Trump, speaking at a rally Saturday, said that he had once told a NATO ally he would encourage Russia “to do whatever the hell they want” to members that are “delinquent” in their financial and military commitments to the alliance. The former president has led his party away from the foreign policy doctrines of aggressive American involvement overseas and toward an “America First” isolationism.
Evoking the slogan, Moran said, “I believe in America first, but unfortunately America first means we have to engage in the world.”
Senate supporters of the package have been heartened by the fact that many House Republicans still adamantly want to fund Ukraine’s defense.
Rep. Abigail Spanberger, a Virginia Democrat, traveled to Kyiv last week with a bipartisan group that included Reps. Mike Turner, an Ohio Republican who chairs the House Intelligence Committee, as well as French Hill, R-Ark., Jason Crow, D-Colo. and Zach Nunn, R-Iowa.
Spanberger said the trip underscored to her how Ukraine is still in a fight for its very existence. As the group traveled through Kyiv in armored vehicles, they witnessed signs of an active war, from sandbagged shelters to burned-out cars and memorials to those killed. During a meeting with Ukrainian President Volodymyr Zelenskyy, the U.S. lawmakers tried to offer assurances the American people still stood with his country.
“He was clear that our continued support is critical to their ability to win the war,” Spanberger said. “It’s critical to their own freedom.
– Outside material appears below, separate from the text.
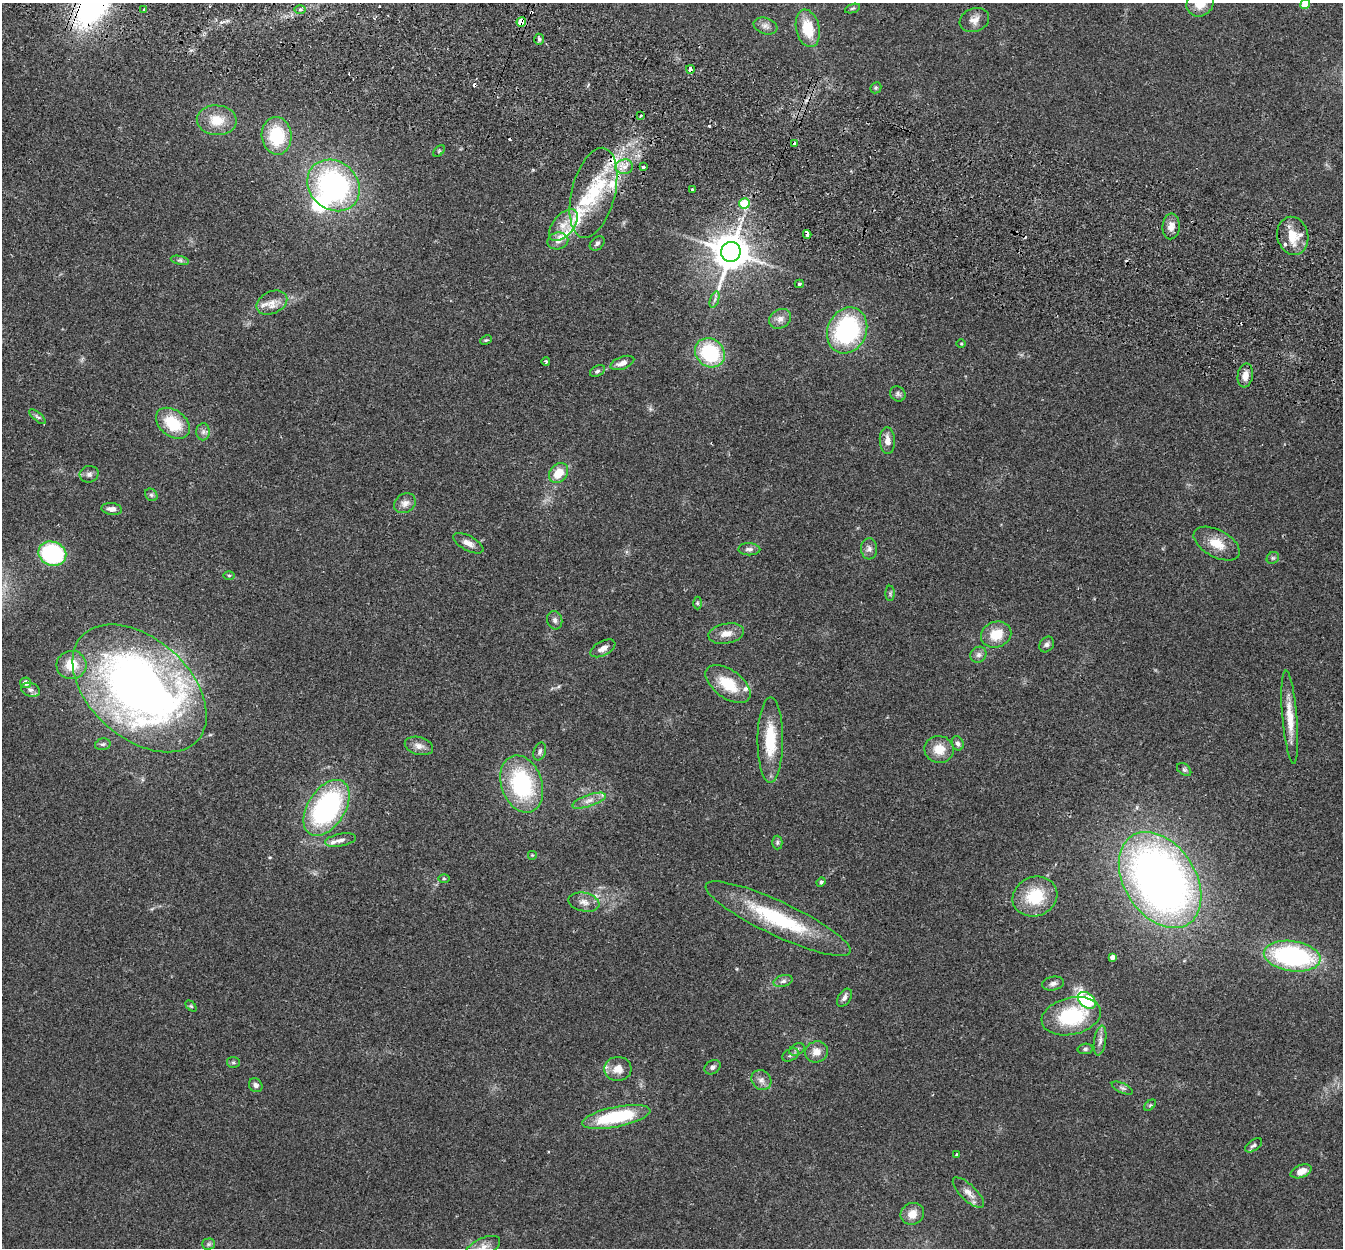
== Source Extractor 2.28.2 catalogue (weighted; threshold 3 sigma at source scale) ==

And importantly, it’s critical to U.S. national security interests.”
The bipartisan group discussed how rarely used procedures could be used to advance the legislation through the House, even without the speaker’s support. But Spanberger called it a “tragedy” that the legislation could still stall despite a majority of lawmakers standing ready to support it.
“The fact that the only thing standing in the way is one person who does or doesn’t choose to bring it to the floor,” she said. “The procedure standing in the way of defeating Russia — that’s the part that for me is just untenable.”